Vietnam was the second most attractive destination for foreign investors among ASEAN countries in 2016, losing out to Singapore for the top spot. Vietnam’s business environment has significantly improved, propelling the country to number 68 out of 190 in the World Bank’s 2018 “Ease of Doing Business” report, a big jump up from a ranking of 82 just one year ago. While strides have been made in improving access to credit and electricity, and enhancing the tax system and procedures for enforcing contracts, Vietnam’s ranking is well below Singapore’s. Vietnam lags behind Singapore in every category of the index, signaling the need for faster progress in these areas to make it a bigger magnet for attracting FDI.

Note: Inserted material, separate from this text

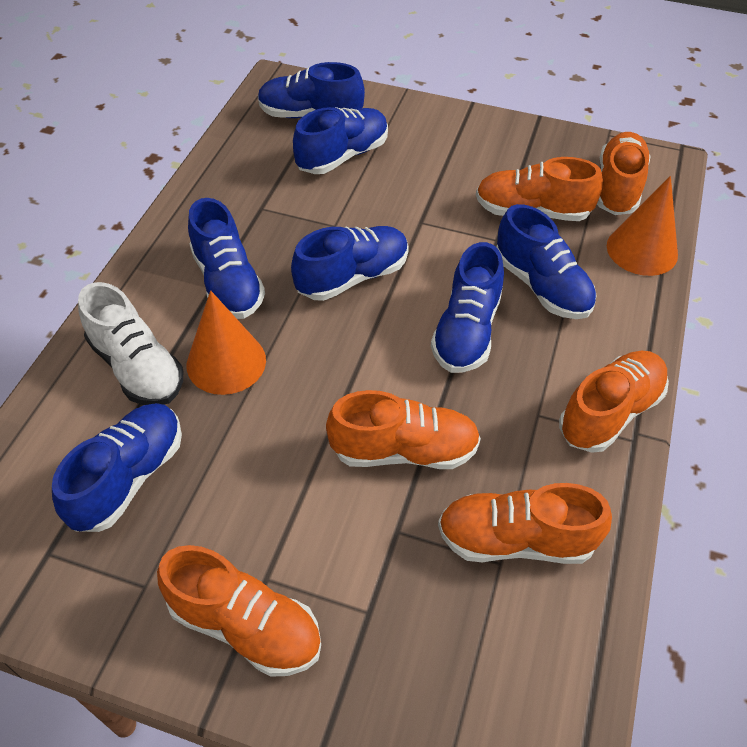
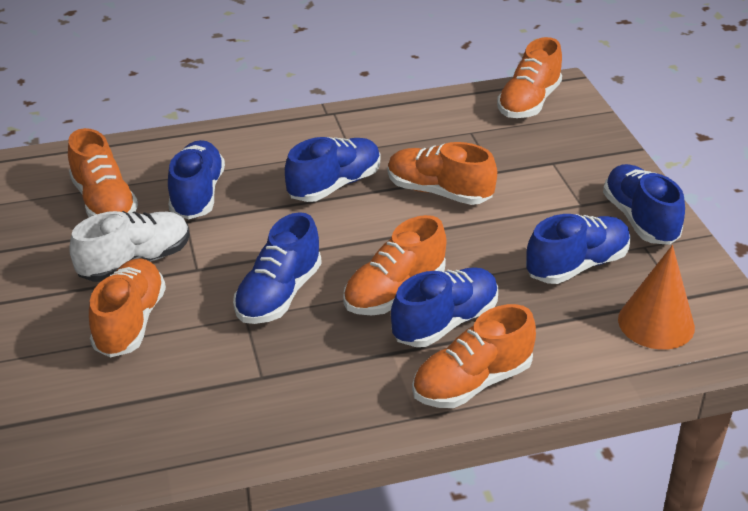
blue shoe: [52,403,182,532] [188,198,265,319] [258,62,365,118] [291,226,409,301] [293,107,388,174] [431,242,504,373] [496,204,597,319] = 7 -> [168,140,225,219] [233,212,322,324] [285,137,380,202] [391,267,498,347] [526,214,631,284] [603,164,685,245] = 6
orange cone: [187,290,266,395] [607,176,678,276] = 2 -> [618,245,695,350] = 1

A complicated and unclear licensing environment, along with corruption, continue to impede investment, which helps explains Vietnam’s low ranking for starting a business. These are key areas of improvement; others include an improvement in trading across borders, protection of minority investors and resolving insolvency. Addressing these issues, together with upskilling the workforce amid a continued expansion in trade and investment liberalization, will be critical to attracting higher FDI inflows and keeping the economy on track to achieving its long-term vision.
Vietnam Economic Outlook
A surge in foreign investment inflows—amounting to USD 33.09 billion in the first eleven months of the year—is keeping the economy on a robust expansion path. Reports indicate that the processing and manufacturing sectors have been the biggest beneficiaries of the inflows. November recorded another month of stellar year-on-year industrial production growth, which hit the highest rate in close to three years, driven by a jump in manufacturing output. On the downside, the mining and quarrying sector contracted in November after expanding for the first time in 22 months in October, as the downturn in the oil and gas industry persists. Seeking to boost overall productivity and diversify the economy away from labor-intensive industries into high-value added sectors, Vietnam’s Ministry of Planning and Investment is currently formulating a new Foreign Direct Investment (FDI) strategy for 2018–2023, with assistance from the World Bank. The strategy will be specifically aimed at encouraging foreign investment into high-tech industries.
Vietnam Economic Growth
The economy is expected to grow at a strong pace next year, thanks to a record expansion in FDI inflows and a robust performance in exports. A weak banking sector, embroiled by a high proliferation of non-performing loans, and the ongoing boom in private sector credit continue to be downside risks to financial stability, however. FocusEconomics panelists expect the economy to expand 6.5% in 2018, which is up 0.1 percentage points from last month’s forecast, and 6.6% in 2019.